Il faut attendre la deuxième moitié des années 80 pour que des effigies de saints catholiques, des loa vodous et autres portraits ornent l’extérieur des tap tap. A cette époque, les bus commencent aussi à diffuser de la musique contemporaine. Selon Oldy Joël Auguste, « comme les minibus ont fait leur apparition et étaient beaucoup plus confortables que les tap tap existants, les chauffeurs ont employé cette nouvelle stratégie pour attirer la clientèle ».

« Les tap tap colorés sont plus beaux et le son parfait », commente un jeune passager.

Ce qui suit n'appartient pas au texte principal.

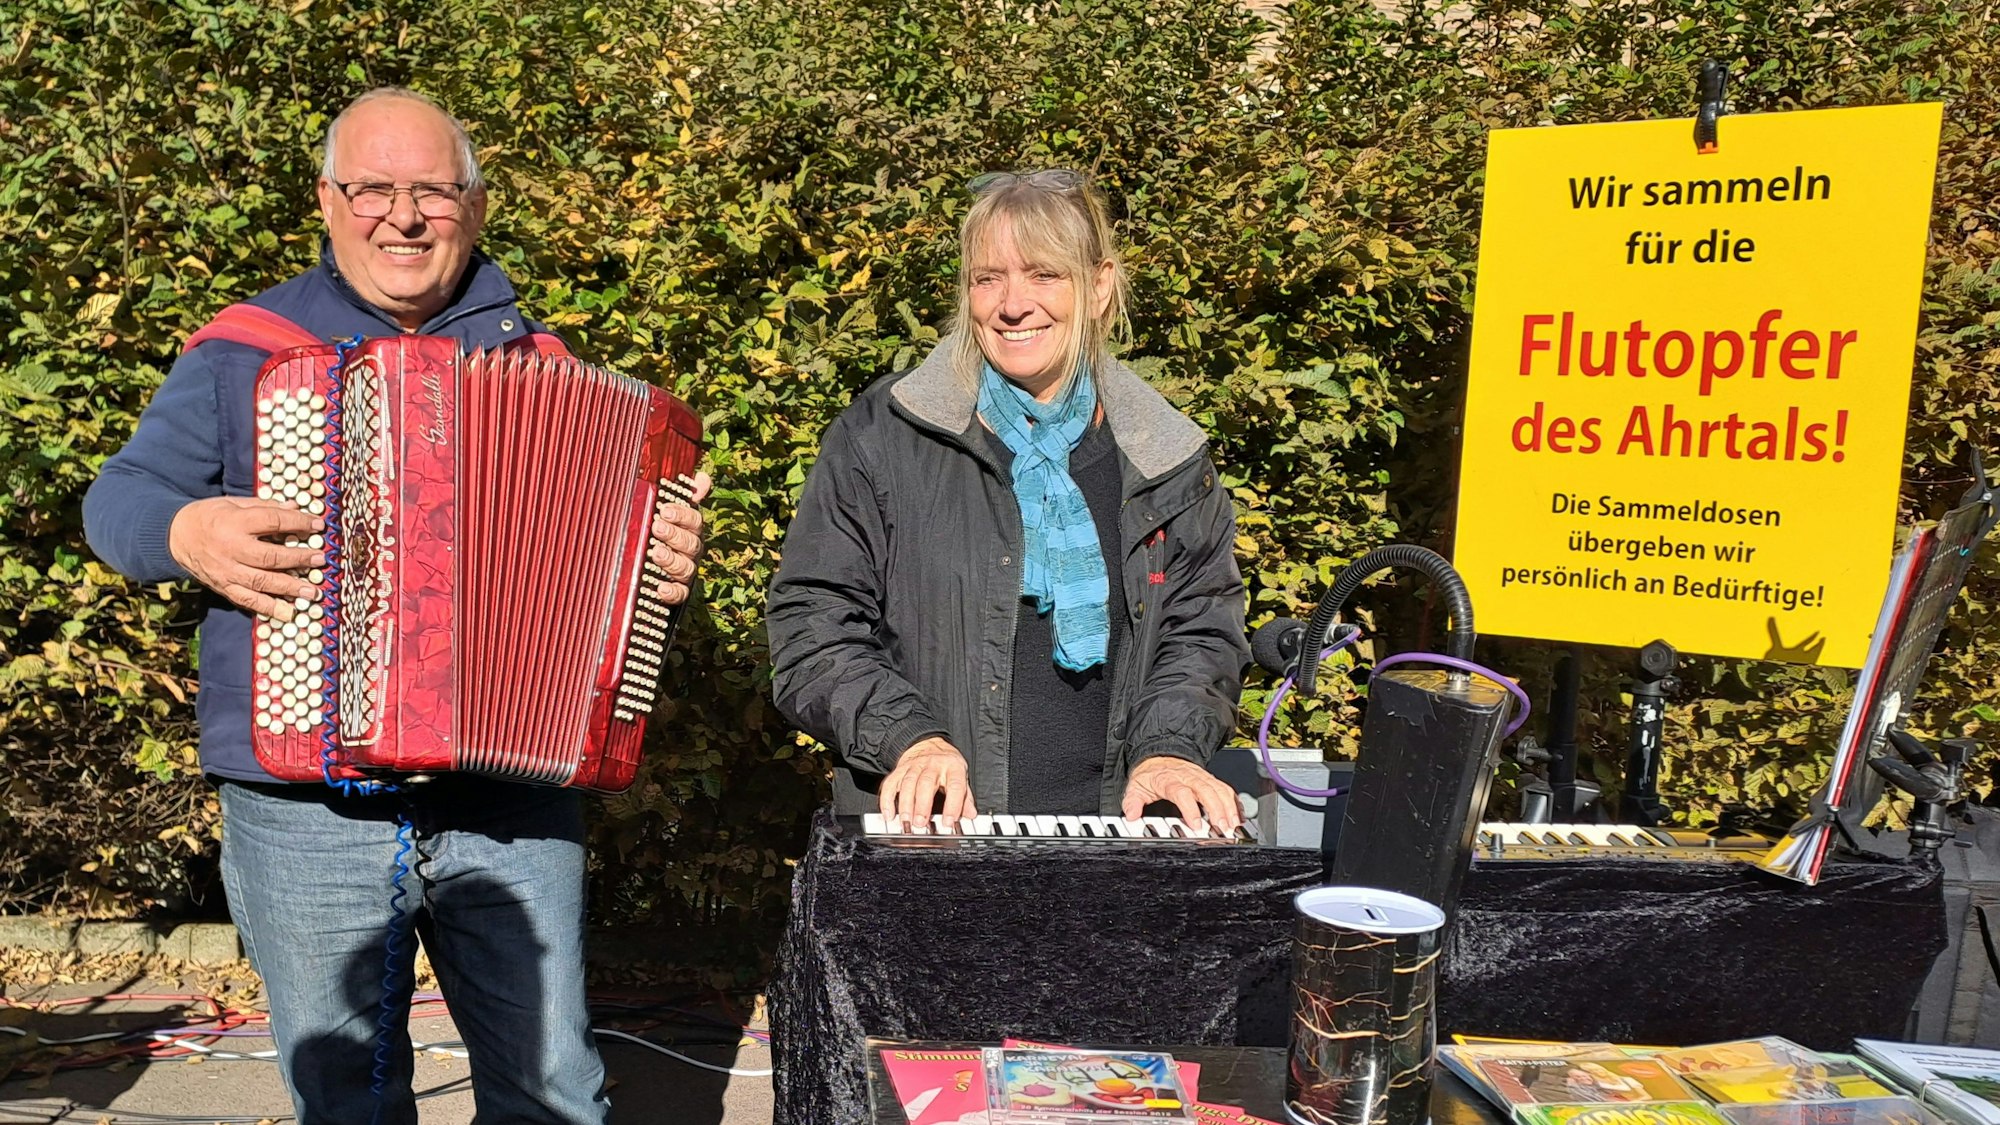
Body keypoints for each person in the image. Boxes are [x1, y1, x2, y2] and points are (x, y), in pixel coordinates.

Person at [81, 87, 710, 1125]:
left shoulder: (541, 367)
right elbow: (119, 501)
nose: (403, 217)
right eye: (372, 189)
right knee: (347, 1098)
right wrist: (185, 532)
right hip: (304, 803)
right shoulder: (247, 349)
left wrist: (658, 568)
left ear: (475, 204)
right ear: (328, 201)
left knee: (553, 1088)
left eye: (433, 191)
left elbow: (602, 607)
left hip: (506, 801)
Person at [765, 168, 1249, 833]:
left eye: (1044, 274)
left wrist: (1169, 749)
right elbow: (812, 624)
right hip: (926, 841)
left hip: (1117, 844)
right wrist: (910, 738)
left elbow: (1200, 634)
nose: (1012, 304)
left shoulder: (1165, 458)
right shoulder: (883, 436)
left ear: (1099, 285)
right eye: (988, 278)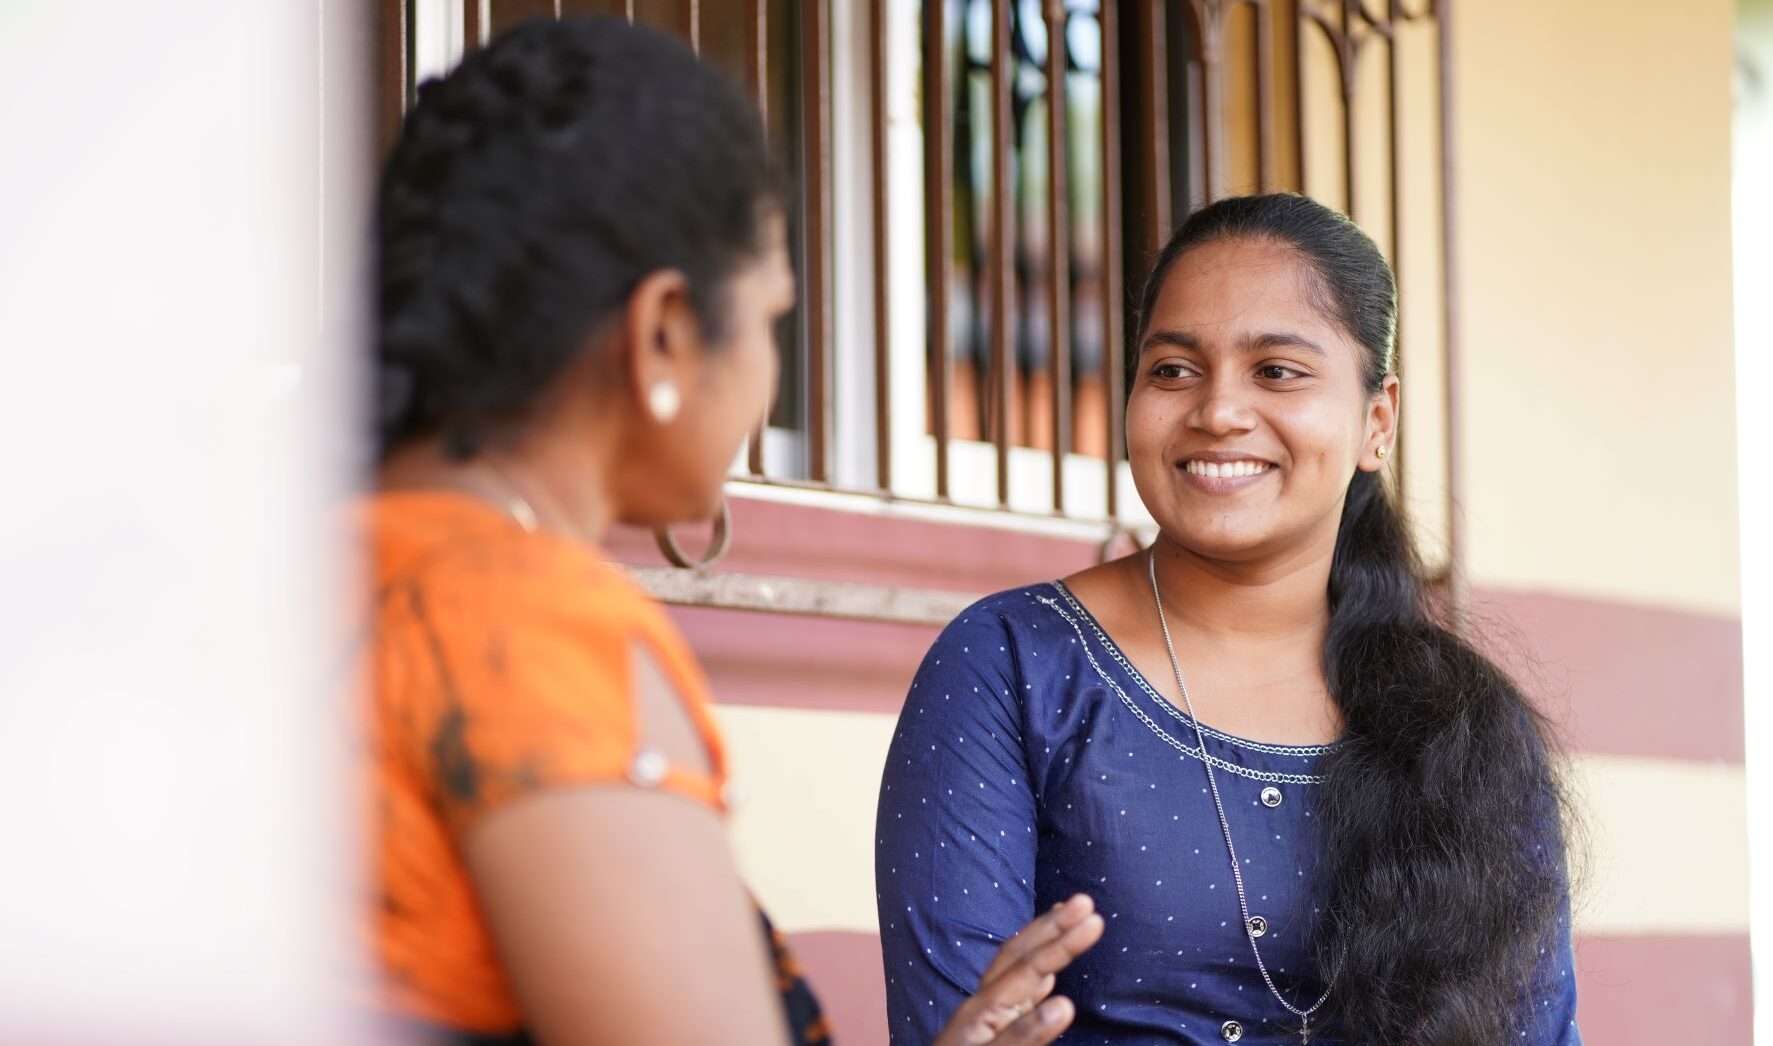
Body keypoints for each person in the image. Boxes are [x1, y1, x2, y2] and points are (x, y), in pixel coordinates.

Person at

Mais les dessins ne font pas l’unanimité. « Jadis, les tap tap avaient de belles images, maintenant ils ne diffusent que des images à caractère pornographique », riposte une passagère dans la quarantaine, qui s’insurge contre les images de femmes légèrement vêtues de plus en plus populaires parmi les chauffeurs de tap tap.

« Les tap tap commencent à perdre leur charme à cause des caricatures qui ne reflètent pas la culture haïtienne », regrette en effet Oldy Joël Auguste. « Ce sont les propriétaires des tap tap qui demandent aux peintres de dessiner de telles caricatures », avance le fondateur de l’APATAH, Ancener Petit-Bois, lui-même  peintre de profession. « Nous sommes Haïtiens et nous devons mettre en valeur notre patrimoine historique et culturel », reconnait-il. Il préfère en effet ce tap tap moderne conçu par l’association avec des représentations des héros de l’indépendance d’Haïti : Toussaint Louverture, Jean-Jacques Dessalines, Henri Christophe et Alexandre Pétion.

Pérenniser un patrimoine national

« J’avais 3 ans en 1973 quand j’ai vu pour la première fois un tap tap ‘Manman Mari’ à Dufort [commune de Léogane, NDLR]. Et je me suis dit qu’il fallait honorer un tel artisan », se souvient Ancener Petit-Bois qui, 30 ans plus tard, fonde l’APATAH le 21 mai 2001.

L’association fait la promotion de la culture haïtienne à travers le décor de ces bus locaux, tout en honorant les artisans. En plus des deux concours des plus beaux et plus confortables tap tap déjà organisés, l’APATAH en a également exposé dans plusieurs villes des Etats-Unis et du Canada. Et depuis 2007, 42 artisans ont bénéficié d’un voyage aux Etats-Unis, confie Ancener Petit-Bois.

Cependant l'association fait face à un concurrent de taille. Des véhicules d’occasion importés de l’étranger font leur apparition dans le pays, et ne nécessitent pas tout ce décor extérieur. Sans compter le prix élevé des matériels et des produits décoratifs des tap tap.

Malgré ces difficultés, les artisans sont fiers de défendre ce symbole de la culture populaire haïtienne. Des projets sont en cours, comme la formation des enfants des rues pour créer des emplois dans l’artisanat et lutter contre la délinquance juvénile. « Ce n’est pas un travail facile, mais on tient le coup et on avance », sourit Ancener Petit-Bois.